Scent of a woman in versione teatrale

Perdersi tra Al Pacino, Vittorio Gassman e Massimo Venturiello. Quest’ultimo felice interprete e regista dello spettacolo “Profumo di Donna”, in scena al Teatro della Cometa di Roma fino al 25 marzo.

Sarete curiosi di sapere, come tifosi da stadio, se veramente “c’è stata partita” tra l’ultimo e i primi due. Sì, assolutamente. Un po’ perché con un’ottima compagnia come quella di Venturiello tra cinema e spettacolo dal vivo vince sempre quest’ultimo, con notevole distacco. Impressione che abbiamo già evidenziato in precedenza, in occasione della rappresentazione de “Il nome della Rosa” andato in scena poco tempo fa all’Argentina di Roma.

Che cosa rappresenta, quindi, il valore aggiunto dell’attuale riduzione teatrale? L’intensità del coinvolgimento, innanzitutto. Privato del contorno sontuoso del set cinematografico, con i suoi arredi, i gli interni-esterni raffinati ed elaborati, la storia emerge viva, calda e umanissima nei pochi metri quadrati di un piccolo palcoscenico, in cui gli attori (la prostituta e la simpatica “burbetta”, soldatino da caserma inviato allo sbaraglio nelle fauci del lupo non vedente) sono costretti per mancanza di spazi ad andare a sedersi proprio sul bordo esterno della scena, utilizzando così appieno il fascino della. Quarta Parete.

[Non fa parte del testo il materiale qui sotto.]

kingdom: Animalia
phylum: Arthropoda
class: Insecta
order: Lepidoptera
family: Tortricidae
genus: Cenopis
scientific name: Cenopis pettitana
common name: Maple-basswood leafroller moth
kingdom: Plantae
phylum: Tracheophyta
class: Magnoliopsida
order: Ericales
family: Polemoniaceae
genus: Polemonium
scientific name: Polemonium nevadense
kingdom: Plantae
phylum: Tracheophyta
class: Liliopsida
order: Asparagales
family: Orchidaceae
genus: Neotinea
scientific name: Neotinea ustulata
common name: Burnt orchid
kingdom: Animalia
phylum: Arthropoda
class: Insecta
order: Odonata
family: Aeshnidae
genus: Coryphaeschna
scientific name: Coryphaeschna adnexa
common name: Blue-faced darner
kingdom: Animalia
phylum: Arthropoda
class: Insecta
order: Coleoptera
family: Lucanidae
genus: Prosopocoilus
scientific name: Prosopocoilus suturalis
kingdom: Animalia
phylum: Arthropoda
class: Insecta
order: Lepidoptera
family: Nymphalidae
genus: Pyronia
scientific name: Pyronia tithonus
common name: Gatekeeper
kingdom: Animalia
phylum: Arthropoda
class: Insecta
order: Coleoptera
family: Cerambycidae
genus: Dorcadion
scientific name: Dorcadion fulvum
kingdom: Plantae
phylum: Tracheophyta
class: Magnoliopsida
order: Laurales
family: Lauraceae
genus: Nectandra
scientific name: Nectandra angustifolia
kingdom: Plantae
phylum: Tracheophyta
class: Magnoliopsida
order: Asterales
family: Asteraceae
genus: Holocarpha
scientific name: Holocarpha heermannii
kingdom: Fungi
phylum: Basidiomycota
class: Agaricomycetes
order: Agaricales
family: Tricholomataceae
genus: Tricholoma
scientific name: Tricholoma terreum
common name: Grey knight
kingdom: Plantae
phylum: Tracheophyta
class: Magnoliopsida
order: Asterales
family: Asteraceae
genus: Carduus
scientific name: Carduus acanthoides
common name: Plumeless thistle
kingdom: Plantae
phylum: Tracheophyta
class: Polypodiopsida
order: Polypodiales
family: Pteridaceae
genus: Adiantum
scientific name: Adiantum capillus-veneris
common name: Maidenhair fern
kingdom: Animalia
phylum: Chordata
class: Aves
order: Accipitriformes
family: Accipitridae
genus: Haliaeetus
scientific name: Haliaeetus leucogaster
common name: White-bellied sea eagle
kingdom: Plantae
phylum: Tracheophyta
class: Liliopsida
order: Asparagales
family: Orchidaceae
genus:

La grande abilità di Venturiello nel muoversi senza rete tra spazi angusti dimenando senza sosta come una frusta il suo bastone con pomello d’argento lavorato, fa sì che ogni gesto simile non venga ignorato come un semplice dettaglio, bensì vissuto e accompagnato da un certo pathos.

Poi, l’intensità e le tonalità delle voci: l’irritazione della burbetta, di cui è impossibile non condividere la ribellione; il piacere di seguire i moti dell’intelligenza luciferina del sadico capitano, di cui però capiamo benissimo, fin dall’inizio, la sua umanità violata, il senso immane di impotenza di chi è stato forte e coraggioso. Immediatamente ci si accorge del potere del suo “terzo occhio” che sa scrutare oltre la vista nutrendosi di “visione”, di percezione interna dello stato delle cose e dell’anima altrui, come quella fragilissima, ingenua ed estremamente buona del suo tenero attendente.

La scelta perfetta di un soldatino un po’ rotondetto, che si torce le mani emozionato dinnanzi a un superiore prepotente, tradito per telefono da una fidanzata bugiarda che il capitano già dal primissimo “sguardo” nell’anima del suo attendente, ascoltandone soltanto una impercettibile sfumatura mentre gli parla della sua “fidanzata”, definisce per ciò che poi si rivelerà vero: “una puttana!”.

Struggente è l’intera messa in scena, con l’ufficiale che si alcolizza per anestetizzare il suo dolore e sfida il mondo dei “normali” (che per lui è soltanto un buio inconsolabile) nel modo che solo un eroe mancato potrebbe fare: scacciando brutalmente il soldatino e tutti coloro che amorevolmente lo assistono e assumendo sempre maggiori dosi di whisky invecchiato di 25 anni, nella speranza di un collasso irrecuperabile.

Molto penetrante è poi la compenetrazione progressiva tra superiore e subordinato, con la creazione di una dualità che alla fine si intuisce avere una densità affettiva fuori dell’ordinario e al di sopra delle righe. Come l’amore folle e incondizionato di una ragazza adolescente, figlia di carissimi amici di famiglia, che si innamora perdutamente del suo affascinantissimo invalido, che si veste da dandy come nessun ricco snob potrebbe mai fare. Fino all’epilogo del dramma.